◆ **Что нужно сделать A**:
Перепишите слово в слово часть фрагмента о русской идее от слов «Во всех этих» до слов «границы русских возможностей.».
◆ **Что нужно сделать B**:
В каком году, согласно фрагменту о русской идее, написана работа Ивана Ильина «О Русской идее»?
◆ **Что нужно сделать C**:
Перечислите требования, в которых, по Вячеславу Иванову, русская идея раскрывает свой религиозный настрой, как они названы в первом предложении фрагмента о русской идее.

====== Фрагмент текста ======

Таким образом, согласно концептуальным построениям Вячеслава Иванова, русская идея раскрывает свой религиозный, коренной субъективно-психологический настрой в требованиях «Правдолюбия», «Всенародности», «Воскресения» как духовного Преображения. «Такою представляется мне в религиозном ее выражении наша национальная идея, — подчеркивает русский мыслитель. — В ней раскрывается глубочайший смысл нашего стремления ко всенародности, нашей энергии совлечения, нашей жажды нисхождения и служения». По мысли философа, русская идея выражает коренную суть христианской идеологии самопожертвования, овладевшей коллективной волей русского народа, предметно определяя ее черты духом «всенародности», жаждой «правды» и надеждой на «воскресение». «Общий склад русской души таков, что христианская идея составляет, можно сказать, ее природу. Она выражает центральное в христианской идее — категорический императив нисхождения и погребения Света и категорический постулат воскресения».

Во всех этих трех ликах русской идеи раскрывается «субъективный настрой» русского народа, но не видны «объективные основания» для исполнения его надежд помимо неизбежного прихода смерти. Имеется ли в Русской идее образ земных сил преодоления всевластия Смерти, способных служить практической опорой русского народа в стремлении к «всенародности», «правде», духовному «воскресению»? Обратимся в поисках ответа на данный вопрос к работе 1948 года «О Русской идее» зарубежного русского мыслителя Ивана Ильина, попытавшегося оценить идейные перспективы Русского мира при взгляде извне, со стороны пространства иноземной культуры как действительной границы русских возможностей.

====== Исходные данные ======

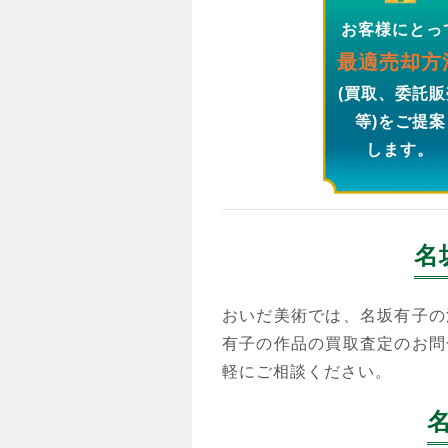
お客様にとっ
最適売却方
(買取、委託販
等)をご提案
します。
名
おいだ美術では、名坂有子の
有子の作品の買取査定のお問
軽にご相談ください。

======

◆ **Результат выполнения A**:
Во всех этих трех ликах русской идеи раскрывается «субъективный настрой» русского народа, но не видны «объективные основания» для исполнения его надежд помимо неизбежного прихода смерти. Имеется ли в Русской идее образ земных сил преодоления всевластия Смерти, способных служить практической опорой русского народа в стремлении к «всенародности», «правде», духовному «воскресению»? Обратимся в поисках ответа на данный вопрос к работе 1948 года «О Русской идее» зарубежного русского мыслителя Ивана Ильина, попытавшегося оценить идейные перспективы Русского мира при взгляде извне, со стороны пространства иноземной культуры как действительной границы русских возможностей.

◆ **Результат выполнения B**:
В 1948 году.

◆ **Результат выполнения C**:
«Правдолюбие», «Всенародность», «Воскресение» как духовное Преображение.